Christchurch City Council is preparing to take its insurer to court over a claim worth nearly $1 billion.

Christchurch City Council

Christchurch City Council Photo: RNZ

The counil has been in negotiations with Civic Assurance since the earthquakes destroyed most of the city's major facilities four years ago, and is now proposing asset sales and record rates rises to raise the money it needs to rebuild the city.

Nobody at the council was prepared to comment on negotiations with its insurer but it is understood a major stumbling block is its $143 million claim for the city's old sports stadium, Lancaster Park.

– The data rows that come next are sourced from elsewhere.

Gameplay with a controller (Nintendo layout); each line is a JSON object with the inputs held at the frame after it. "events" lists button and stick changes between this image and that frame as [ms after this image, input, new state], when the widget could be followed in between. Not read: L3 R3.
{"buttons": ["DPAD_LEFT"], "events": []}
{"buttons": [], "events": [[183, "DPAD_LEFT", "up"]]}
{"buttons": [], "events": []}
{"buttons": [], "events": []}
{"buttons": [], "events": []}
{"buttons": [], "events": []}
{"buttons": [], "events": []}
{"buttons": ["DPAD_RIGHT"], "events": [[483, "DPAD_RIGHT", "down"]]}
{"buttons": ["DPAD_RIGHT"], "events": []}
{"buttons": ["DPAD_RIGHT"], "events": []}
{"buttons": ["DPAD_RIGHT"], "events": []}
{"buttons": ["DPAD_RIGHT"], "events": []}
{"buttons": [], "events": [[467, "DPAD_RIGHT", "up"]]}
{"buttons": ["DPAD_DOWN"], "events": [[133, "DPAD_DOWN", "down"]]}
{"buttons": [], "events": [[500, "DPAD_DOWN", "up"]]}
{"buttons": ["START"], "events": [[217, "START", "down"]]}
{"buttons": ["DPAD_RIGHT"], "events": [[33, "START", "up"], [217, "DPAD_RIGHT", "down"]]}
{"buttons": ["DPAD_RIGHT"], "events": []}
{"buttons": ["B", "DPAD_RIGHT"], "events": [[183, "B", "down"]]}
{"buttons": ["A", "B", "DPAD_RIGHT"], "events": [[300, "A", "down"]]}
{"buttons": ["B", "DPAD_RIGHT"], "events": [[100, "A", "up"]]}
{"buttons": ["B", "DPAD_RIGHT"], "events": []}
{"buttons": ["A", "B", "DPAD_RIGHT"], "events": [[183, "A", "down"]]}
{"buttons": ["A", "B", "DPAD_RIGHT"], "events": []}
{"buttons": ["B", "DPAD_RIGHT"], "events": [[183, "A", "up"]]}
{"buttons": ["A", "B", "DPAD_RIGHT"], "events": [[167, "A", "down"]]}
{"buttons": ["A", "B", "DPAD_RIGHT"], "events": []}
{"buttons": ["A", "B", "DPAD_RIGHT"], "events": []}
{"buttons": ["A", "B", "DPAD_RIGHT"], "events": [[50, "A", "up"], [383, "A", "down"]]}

The council said the park was a write-off but Civic is adamant it can be repaired.

Months of negotiations have failed to resolve the issue, and now council documents show it is reserving the right to go to court.

Civic Assurance chief executive Tim Sole would not go into details of the case but said he did not think legal action would be necessary.

"One never knows, but I don't think legal action is what anybody wants or needs."

Civic Assurance has its own problems to resolve, namely a dispute with its re-insurer R+ V Versicherung.

But Mr Sole insisted Civic's ability to secure payments from its reinsurer had nothing to do with delays to its payouts in Christchurch.

"We've yet to agree, not just on Lancaster Park, but on a number of buildings, what the appropriate amount of money is.

"But that's just healthy tension between the insured and the insurer."

The $912 million hole that has been left in the council's budget by the outstanding insurance payout is the reason so much doubt hangs over the future of major anchor projects such as the repair of the town hall and a new stadium to replace Lancaster Park.

The developer and spokesperson for central city property owners, Ernest Duval, said investors needed certainty on when these projects are going to happen before they would open their own wallets in the CBD.

"The risk that we now face is that we have built sufficient buildings on the periphery, Victoria Street, Addington, all these areas that have satisfied the demand, and that there is a diminishing business case to come into the CBD."

If Civic does pay out on the council's claim, it will be the largest ever settled in this country.

The current record-holder is the University of Canterbury which settled for $550 million and, before it, Lyttelton Port which settled for $440 million.

But the chief executive of the Insurance Council, Tim Grafton, said there were important differences between those and the council's present claim.

"We are talking about, in the case of the Port, a number of assets in a similar location, similar sorts of assets, ditto the University.

"The difference is the council's assets are more dispersed and there are different types of assets."

Jay Feinman is a law professor at New Jersey's Rutgers University specialising in post-disaster insurance.

He said it was common for insurers to drag the chain on settling claims.

"If all they have at risk is what they owe, and perhaps interest on that money, it's in their economic interest to delay the payment and to aggressively pursue their position, because they have nothing to lose."

The council is understood to have given itself a timeline of December before it makes the decision to head to court.